The daughter of jailed Uighur intellectual Ilham Tohti received the European Parliament Sakharov Prize on his behalf earlier on Wednesday (18 December). Jewher Ilham said she did not even know if her father was still alive years after he was sentenced to life imprisonment for “separatism” in 2014. As the European Parliament called for Tohti to be released “immediately and unconditionally”, his daughter says she hopes the EU’s top human rights award would help her father. The awarding of the Parliament’s Sakharov Prize comes as the United Nations estimates that one million Uighurs – an ethnic minority mostly living in the northwest Chinese state of Xinjiang – are detained in re-educational internment camps.

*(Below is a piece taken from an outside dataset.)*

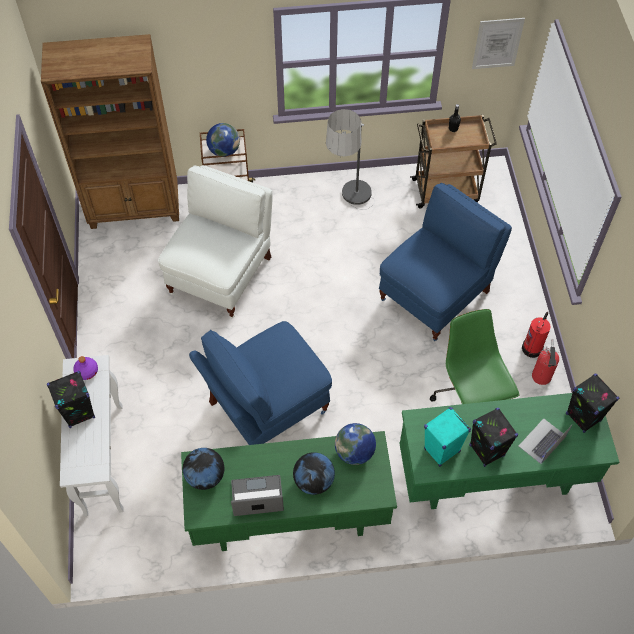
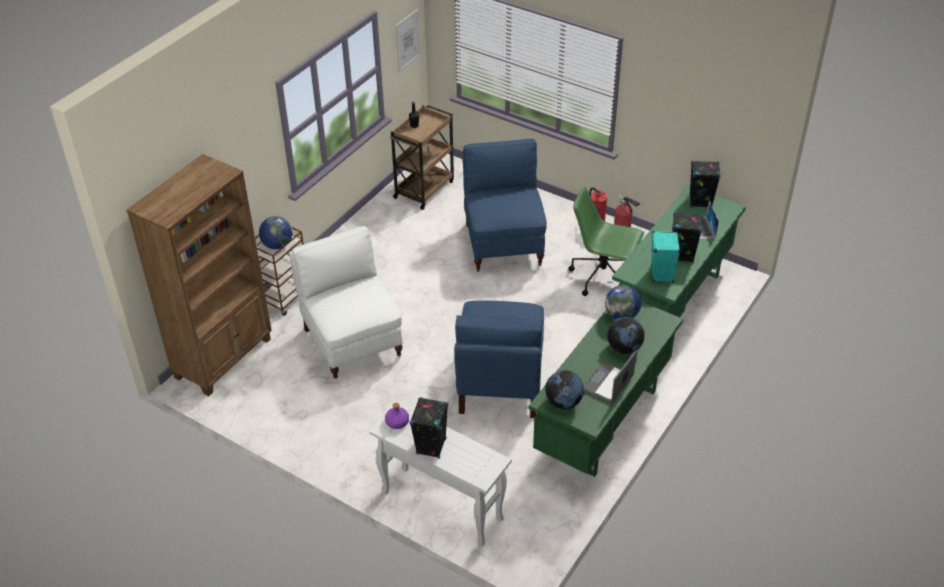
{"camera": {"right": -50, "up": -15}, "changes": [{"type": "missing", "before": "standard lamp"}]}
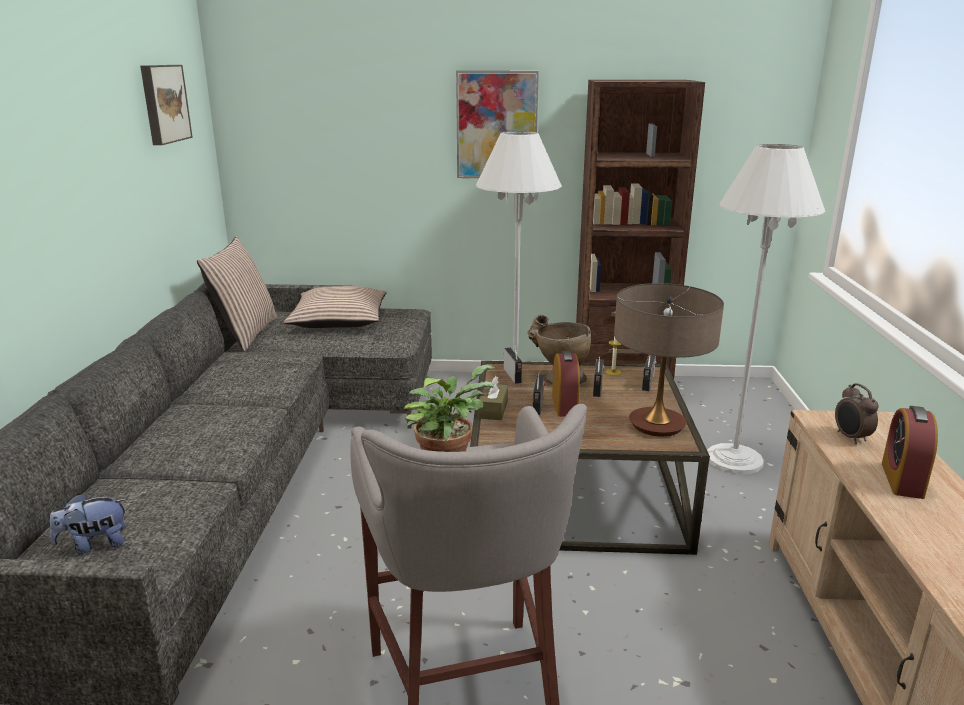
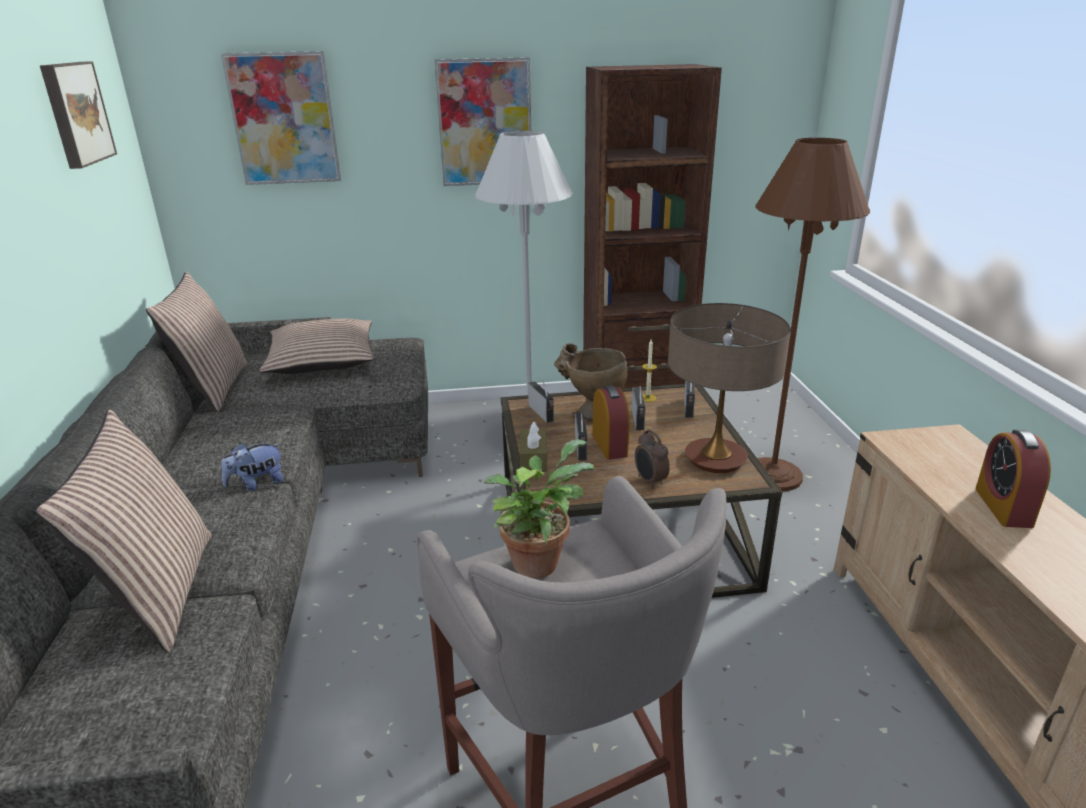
{"camera": {"right": -10, "up": 5}, "changes": [{"type": "appeared", "after": "throw pillow (no. 1 from left)"}, {"type": "appeared", "after": "picture (no. 2 from left)"}, {"type": "relocated", "before": "cuddly toy"}, {"type": "relocated", "before": "table clock (no. 2 from left)"}, {"type": "colour", "before": "standard lamp in white (no. 2 from left)", "after": "standard lamp in brownish"}]}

And while the European Parliament hailed the former economics professor as a “voice of moderation and reconciliation” during the announcement of the award in October, Beijing denounced the move as interference into the country’s internal affairs, referring to Tohti as a “terrorist”. China has been faced with growing international criticism for setting up an extensive network of camps in the Xinjiang region, which is the main pillar of the Communist regime’s systematic campaign of social and cultural reeducation of the predominantly Muslim Uighur population that is forced to reflect China’s majority Han culture.
“The last time I heard about my father was 2017, that was also the last time a family visit was granted to my father,” Ilham told the media before receiving the prestigious Sakharov Price in Strasbourg, France. “So that was also the last time my family saw him. I don’t even know if he is alive.” Experts and human rights groups claim more than one million Uighurs and people of other mostly Muslim ethnic minorities have been incarcerated in the camps in the tightly controlled region. In rare coordinated move, a group of 15 Western ambassadors based in Beijing, spearheaded by Canada, are seeking a meeting with the top official in China’s restive Xinjiang region, demanding explanation of alleged rights abuses against ethnic Uighurs.